Le Makhzen force la rue à soutenir son projet d’autonomie

À quelles logiques obéit la marche du dimanche 28 novembre 2010 qui a été initiée au Maroc, plus particulièrement à Casablanca, la capitale économique ?
La marche de Casablanca a également ciblé l’Algérie et le Front Polisario, entretenant davantage la confusion pour se dérober des questions de fond. 

Conforté par la dernière position du Conseil de sécurité de l’ONU qui a “déploré” les violences commises, lors du démantèlement du camp de Gdeim-Izik, près d’El-Ayoun occupée, sans décider d’ouvrir une enquête et sans condamner l’attitude de Rabat envers la Minurso, et surtout encouragé par la protection franco-espagnole et le rôle joué par la France, qui s’est opposée à une enquête de l’ONU (version confirmée à demi-mot par une source diplomatique anonyme citée par le journal français Le Monde du 18 novembre 2010), le Maroc ne s’attendait point à ce que cette question soit portée à l’hémicycle européen. Il a donc été ébranlé par la position du PE, lequel a condamné les violences commises, le 8 novembre, au camp sahraoui et demandé “instamment” la mise en place sous l’égide de l’ONU d’une commission d’enquête pour élucider les “violents incidents”, en invitant l’UE “d’exiger du royaume du Maroc qu’il se conforme au droit international”.

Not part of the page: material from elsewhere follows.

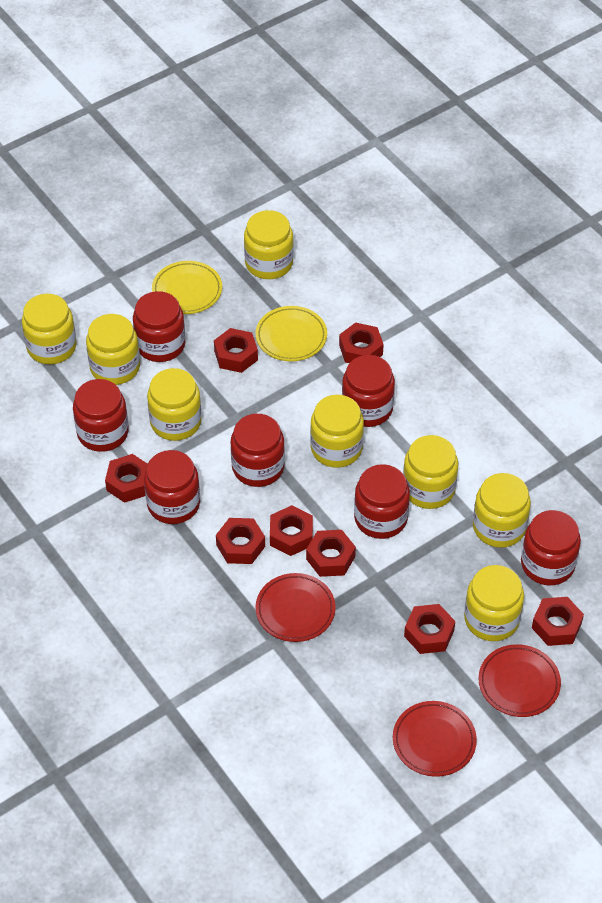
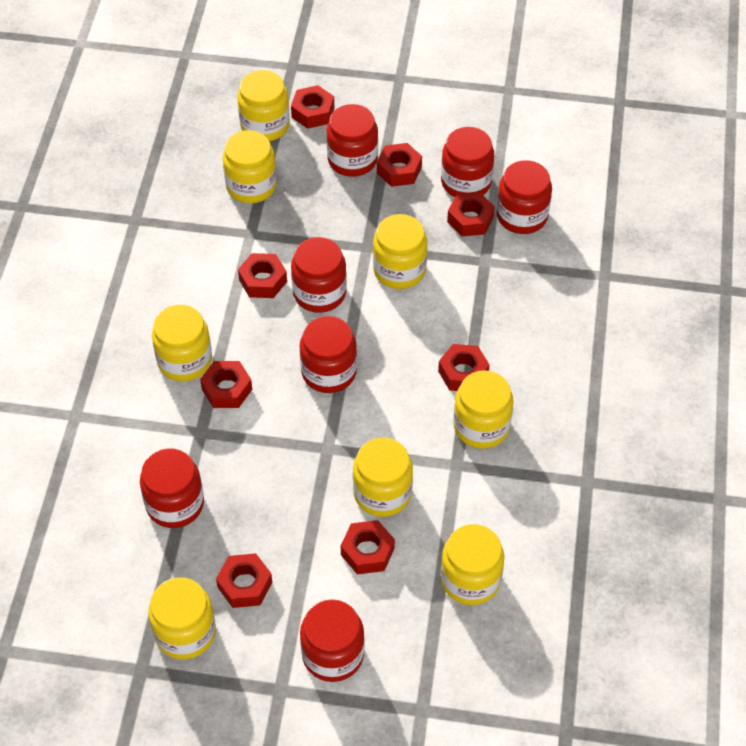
red plate: 3 -> 0
yellow plate: 2 -> 0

À la veille d’une importante rencontre de l’UE sur le statut avancé concédé à Rabat, le Maroc est au comble de l’agitation. Rien de mieux pour un système vieillissant fonctionnant sur l’arbitraire, les nouveaux bagnes de Tazmamart, la désinformation et le dénigrement, d’exploiter, en tant voulu, la façade démocratique. La marche du 28 novembre effacera-t-elle vraiment le contenu de la résolution du PE et voilera-t-elle les nombreuses atteintes commises par le Maroc, y compris celles de fermer le territoire sahraoui aux élus et parlementaires étrangers, ainsi qu’aux observateurs et journalistes indépendants ?

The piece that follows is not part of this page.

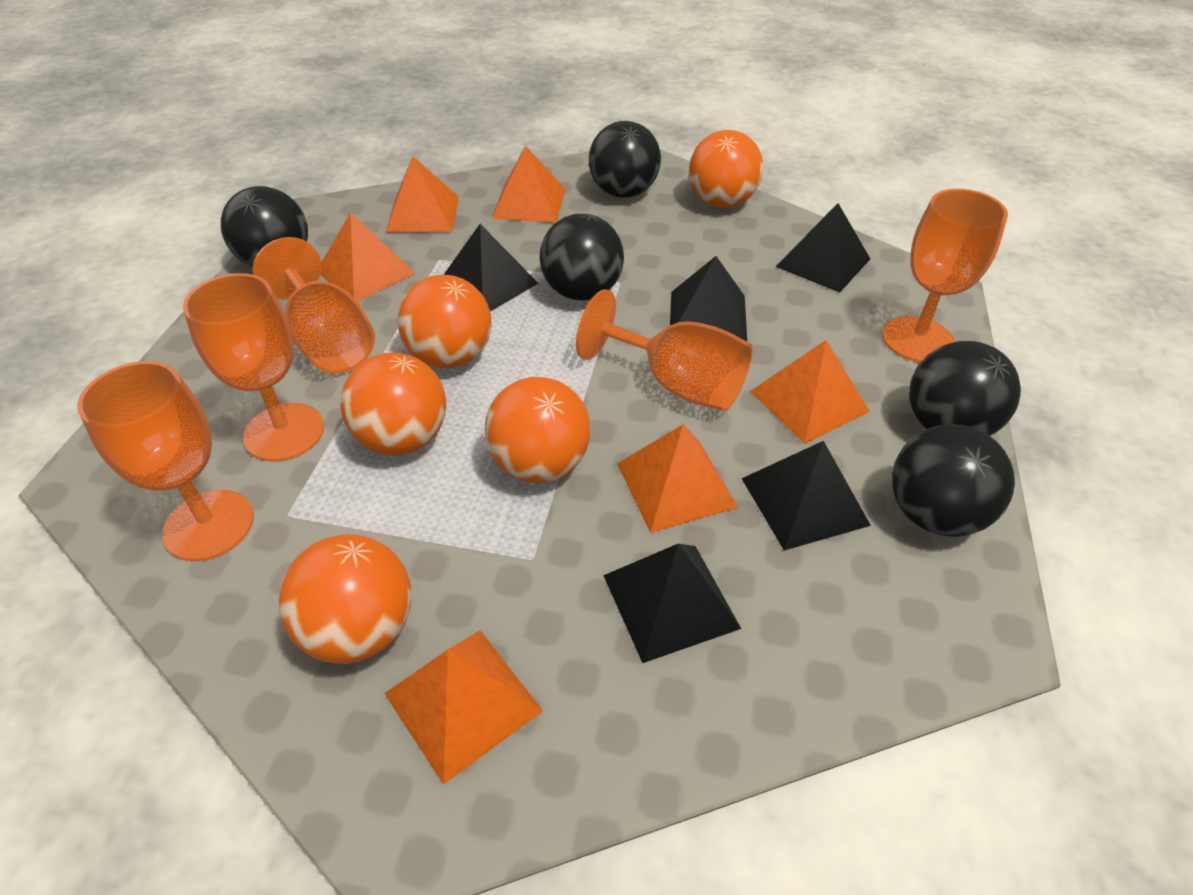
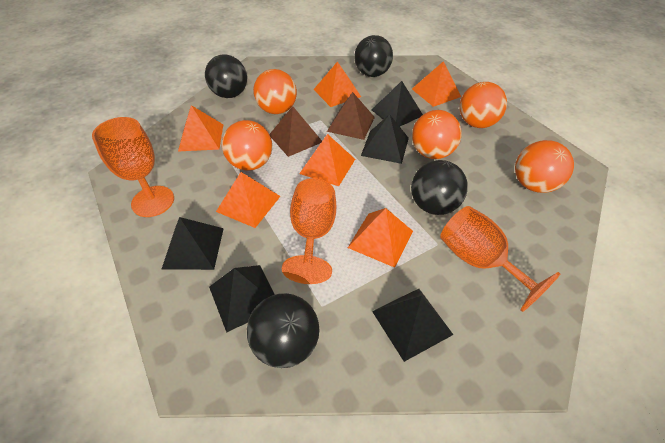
black ball: 5 -> 4
brown pyramid: 0 -> 2
orange goblet: 5 -> 3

Quels messages veut-elle faire passer ? Cette action s’inscrit-elle dans la recherche d’une solution politique juste et durable du conflit relatif au “territoire non autonome” du Sahara occidental ? Cherche-t-elle à voiler les derniers dérapages de Rabat et à minimiser les dégâts enregistrés le 8 novembre dernier, au camp sahraoui de Gdeim-Izik ? S’inspire-t-elle de la “Marche verte” du 6 novembre 1975, pour décrocher cette fois un accord économique avec l’Union européenne ? 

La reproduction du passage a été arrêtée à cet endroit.